In late June, almost at the same time as the rescission of the law that had protected abortion rights at the federal level for half a century, the high justices struck down the EPA’s ability to place state caps on pollutant emissions from the energy sector. The conservative justices ruled that this authority, granted to the EPA by then-President Barack Obama, belongs to Congress, not the government. They thus undermined one of the most effective tools for reducing emissions and set a precedent that could take more fangs out of the executive branch in the future.

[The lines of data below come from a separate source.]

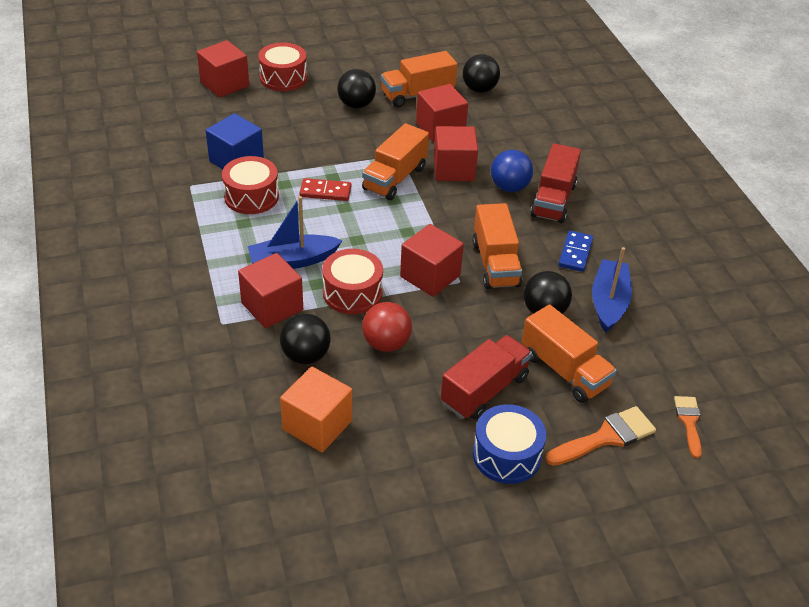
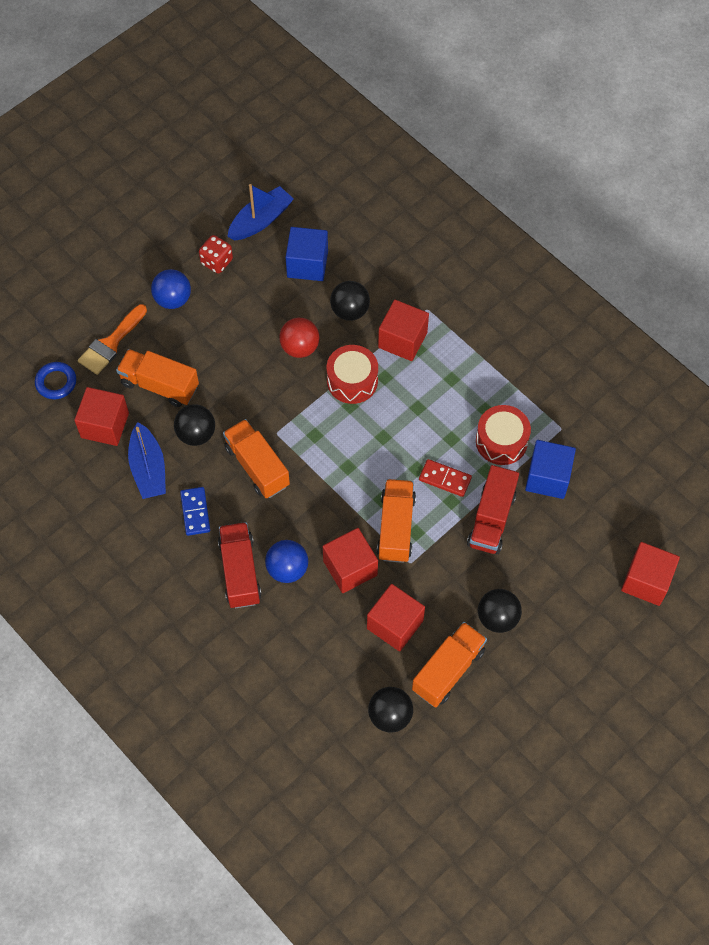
camera: 155 degrees right, 20 degrees up
blue boat [248,196,343,269] -> blue boat moved to [227,184,294,241]
red drum [258,42,307,91] -> none
orange cube [280,367,352,452] -> blue cube [286,227,328,281]
red domino [299,178,351,201] -> red domino turned 45 degrees clockwise [419,459,472,497]
red cube [400,224,464,297] -> red cube moved to [74,387,129,446]
red truck [441,335,532,420] -> red truck moved to [467,465,519,554]
blue drum [473,404,546,484] -> blue ball [151,269,191,309]
orange brush [674,396,702,458] -> blue ring [35,362,76,399]
none -> red dice [199,235,233,274]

As a result, the consensus is that the United States will not be able to meet the targets announced by Biden, which would also undermine America’s claims to leadership in the climate fight. If the world’s leading power does not make the necessary effort to achieve this reduction, the only way, according to estimates, to avoid the worst consequences of global warming, why would other countries do so? Why would China or India or even the European allies do so?
The third obstacle to climate action, from which, in a sense, the first two emanate, is the state of public opinion. A recent Pew Research Center poll finds that Americans are diametrically divided on Biden’s climate plans. Forty-nine percent say these policies take the country “in the right direction.” Nearly as many, 47%, say the exact opposite. Although climate sensitivity has increased among conservatives in recent years, the differences remain stark.
“Americans are diametrically divided on Biden’s climate plans.”
“There is not much bipartisan consensus on climate change,” says Professor Victor G. David. “The country is politically divided on many issues, and most of the attitudes toward Biden’s climate policies are explained by attitudes toward Biden himself. There is somewhat more consensus on infrastructure spending programs, which can be directed, in part, toward beneficial climate actions. But the IRA illustrates that, even without any bipartisanship, the actions the country can take are quite limited: very much focused on deploying technologies that are already widely known and impose virtually no cost to industry.”
Even so, the US federal government still has considerable resources at its disposal. For example, it can tighten regulations on fossil-fuel-powered cars while incentivizing the production and purchase of electric vehicles. EPA limits can focus on another pollutant, methane, and it is always possible, as this New York Times analysis notes, to organize Democratic energies at the state level, which is where more and more power resides due to conservative court decisions.
The nonprofit agency RMI, which specializes in energy efficiency, estimates that the U.S. government will spend about $500 billion over the next decade on climate technologies and clean energy. The approximate amount of the IRA and the CHIPS Act, passed last year with the aim of reviving American manufacturing industries, with an emphasis on green sectors.
Among the fruits that these policies may eventually bear, the report says, are the development of more sophisticated and longer-lasting batteries and more efficient solar panels. Since the beginning of this century, the U.S. federal bureaucracy has reportedly increased its investment in climate plans 15-fold. A clear sign, despite the many obstacles, of where official priorities are headed.